To the Editor:
We would like to express our appreciation for the interesting comments made by Morales-Salinas et al in relation to the paper published in the Revista Española de Cardiología1 and share most of their opinions. It is true that the REGICOR and SCORE function charts are hard to compare. Each one predicts a type of risk and considers different age brackets. However, many studies have compared the various function charts of Framingham and SCORE,2,3 and some have analyzed the actual predictive capacity of these function charts in the health care center population followed up for 10 years.4 The relevance of such comparisons is fully justifiable. Cardiovascular risk estimation is recommended by numerous scientific bodies and societies, as this strategy is considered to be the most cost-effective for primary cardiovascular prevention in asymptomatic individuals, identified as those with a higher probability of experiencing a cardiovascular event in upcoming years. However, cardiovascular risk is not a disease. No one is a "cardiovascular-risk patient" and, therefore, the charts are a screening, rather than diagnostic, tool for cardiovascular disease prevention. In their daily health care practice, many physicians, particularly primary-care physicians, encounter patients who present various cardiovascular risk factors, and they must decide whether or not continuous prescription of 1 or more drugs is indicated. In this situation, a cardiovascular risk chart will help identify patients at high cardiovascular risk who would benefit from ongoing use of cholesterol-lowering and/or antihypertensive drugs, as well as lifestyle modifications. The importance and practical implications of solving this dilemma are enormous.
Determination of the value of a chart as an aid for accurate decision-making requires validation studies.

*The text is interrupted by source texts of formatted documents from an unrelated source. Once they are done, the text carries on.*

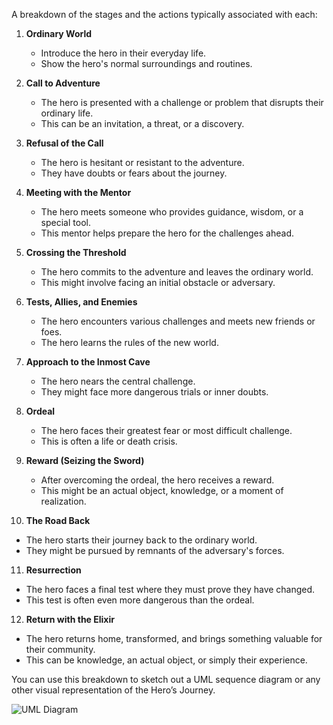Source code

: A breakdown of the stages and the actions typically associated with each:

1. **Ordinary World**
   - Introduce the hero in their everyday life.
   - Show the hero's normal surroundings and routines.

2. **Call to Adventure**
   - The hero is presented with a challenge or problem that disrupts their ordinary life.
   - This can be an invitation, a threat, or a discovery.

3. **Refusal of the Call**
   - The hero is hesitant or resistant to the adventure.
   - They have doubts or fears about the journey.

4. **Meeting with the Mentor**
   - The hero meets someone who provides guidance, wisdom, or a special tool.
   - This mentor helps prepare the hero for the challenges ahead.

5. **Crossing the Threshold**
   - The hero commits to the adventure and leaves the ordinary world.
   - This might involve facing an initial obstacle or adversary.

6. **Tests, Allies, and Enemies**
   - The hero encounters various challenges and meets new friends or foes.
   - The hero learns the rules of the new world.

7. **Approach to the Inmost Cave**
   - The hero nears the central challenge.
   - They might face more dangerous trials or inner doubts.

8. **Ordeal**
   - The hero faces their greatest fear or most difficult challenge.
   - This is often a life or death crisis.

9. **Reward (Seizing the Sword)**
   - After overcoming the ordeal, the hero receives a reward.
   - This might be an actual object, knowledge, or a moment of realization.

10. **The Road Back**
   - The hero starts their journey back to the ordinary world.
   - They might be pursued by remnants of the adversary's forces.

11. **Resurrection**
   - The hero faces a final test where they must prove they have changed.
   - This test is often even more dangerous than the ordeal.

12. **Return with the Elixir**
   - The hero returns home, transformed, and brings something valuable for their community.
   - This can be knowledge, an actual object, or simply their experience.

You can use this breakdown to sketch out a UML sequence diagram or any other visual representation of the Hero’s Journey.

![UML Diagram](https://www.plantuml.com/plantuml/png/PLF1RjjA3BphAuXSNWoyeFSSYgX66lVW1d02vDBBGajPH5PBWQJikb_VfMJLSNjQWCFXp93IWreG6_jK3UMbXeQG3MusA7m3GM5pNTzYDfO9sLuZTJoWQ93J1DRNu9hxVinaCxYkgio6m8K1ctjubaYvCE6D9SKV-TRL_rF0WfzYE46Y5bTLjO6xpzw_3Yc1CRXajb6mKDPTAMBU8mo2MieOLty8Esn73Gcu1UjmuaygIXQCE2-pj_UmHJJAUpYITLFpdBYqFuqKGsxmqnjfvBxey86YospFCazqG8NzkGzOm9ZJ1z_2gZxSvxvsWjhnbDVNGwQUAIoPLdyjwHNLz7-eKo8iRyWH7ZFsX7eHg8TYAZJ5E4yQttBFQYNlmLVq7OCeD9XDGe9cMTWIlfuEWS5NypKqdaGm6Af1MvYhgeQxMUPv65WBxcUwYE_m62J2xGlIhoNaov4bhih07JOuRKUchd_2bTuTXmXVGlD-yRD37KMmyHkvAyh5k3lwO6OkibiYxpkprywsKVBbae-9Vf9VSWOKJ4BMbgNt8rxyE7MnsyrVufvQytk-PpucZ7kigWVCqN-Rtm00)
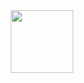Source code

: <div id="header" align="center">
  <img src="https://media0.giphy.com/media/v1.Y2lkPTc5MGI3NjExY2J5d21kOHlpa2h4aXhvbjc3d2k3ZXgzaTk5Y2dvOGxrZGJwbWg1eiZlcD12MV9pbnRlcm5hbF9naWZfYnlfaWQmY3Q9Zw/3xz2BOOneWuZaYj5fy/giphy.webp" width="100"/>
</div>
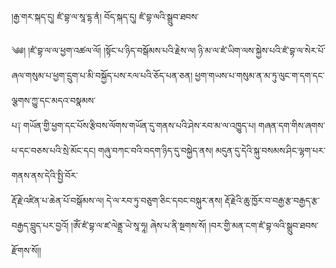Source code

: ﻿  
།རྒྱ་གར་སྐད་དུ། ཛཾ་བྷ་ལ་སཱ་དྷ་ནཾ། བོད་སྐད་དུ། ཛཾ་བྷ་ལའི་སྒྲུབ་ཐབས་  
  
༄༅། །ཛཾ་བྷ་ལ་ལ་ཕྱག་འཚལ་ལོ། །སྟོང་པ་ཉིད་བསྒོམས་པའི་རྗེས་ལ། ཉི་མ་ལ་ཛཾ་ཡིག་ལས་སྐྱེས་པའི་ཛཾ་བྷ་ལ་སེར་པོ་ཞལ་གསུམ་པ་ཕྱག་དྲུག་པ་མི་བསྐྱོད་པས་རལ་པའི་ཅོད་པན་ཅན། ཕྱག་གཡས་པ་གསུམ་ན་མ་ཏུ་ལུང་ག་དག་དང་ལྕགས་ཀྱུ་དང་མདའ་བསྣམས་  
པ༑ གཡོན་གྱི་ཕྱག་དང་པོས་རྩིབས་ལོགས་གཡོན་དུ་གནས་པའི་ཤེས་རབ་མ་ལ་འཁྱུད་པ། གཞན་དག་གིས་ཞགས་པ་དང་བཅས་པའི་སྲེ་མོང་དང། གཞུ་བཀང་བའི་བདག་ཉིད་དུ་བསྐྱེད་ནས། མདུན་དུ་དེའི་སྐུ་བསམས་ཤིང་ལྷག་པར་གནས་ནས་དེའི་སྤྱི་བོར་  
རྡོ་རྗེ་འཛིན་པ་ཆེན་པོ་བསྒོམས་ལ། དེ་ལ་རབ་ཏུ་བཅུག་ཅིང་དབང་བསྐུར་ནས། རྡོ་རྗེའི་ཆུ་ཁྱོར་བ་བརྒྱ་རྩ་བརྒྱད་རྩ་བརྒྱད་བླུད་པར་བྱའོ། །ཨོཾ་ཛཾ་བྷ་ལ་ཛ་ལེནྡྲ་ཡེ་སཱ་ཧཱ། ཞེས་པ་ནི་སྔགས་སོ། །བར་གྱི་མན་ངག་ཛཾ་བྷ་ལའི་སྒྲུབ་ཐབས་རྫོགས་སོ།།  
  
  
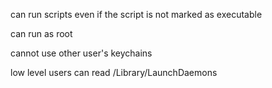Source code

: can run scripts even if the script is not marked as executable

can run as root

cannot use other user's keychains

low level users can read /Library/LaunchDaemons
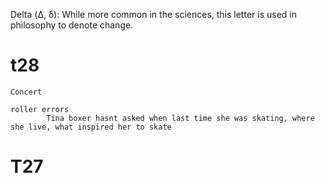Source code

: Delta (Δ, δ): While more common in the sciences, this letter is used in philosophy to denote change.

# t28
    
    Concert 
     
    roller errors
            Tina boxer hasnt asked when last time she was skating, where she live, what inspired her to skate
# T27 

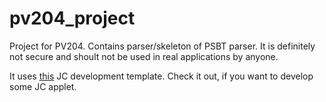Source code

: # pv204_project
Project for PV204. Contains parser/skeleton of PSBT parser. It is definitely not secure and shoult not be used in real applications by anyone. 

It uses [this](https://github.com/crocs-muni/javacard-gradle-template-edu) JC development template. Check it out, if you want to develop some JC applet.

The REGICOR function chart has been validated in the Spanish population5 and can be applied to a larger age bracket than SCORE. However, a comparison of the predictive capacity of REGICOR and SCORE in the population group shared by both function charts (40-65 years) favors SCORE and, therefore, research on these aspects should continue in Spain.
Despite the limitations of cardiovascular risk charts, they are currently the best tools available for screening and selecting high-cardiovascular-risk patients. Therefore, an agreement should be reached on the cut-off point for the risk at 10 years that would optimize the therapeutic effort, capacity for expenditure of the country, and optimal sensitivity and specificity, taking into account that both cannot be elevated at the same time. High sensitivity implies a low percentage of false negatives, ie, patients who developed a cardiovascular event, but had been previously categorized as not high risk. However, it tends to be accompanied by low specificity and a high percentage of false positives, ie, patients who would have been mistakenly categorized as high cardiovascular risk and who might unnecessarily be prescribed one or more drugs for a number of years. In this context, it is evident that to implement cardiovascular prevention strategies further investigation is required and broad consensus among scientific societies and the health administration is needed on the ideal risk function chart for our population.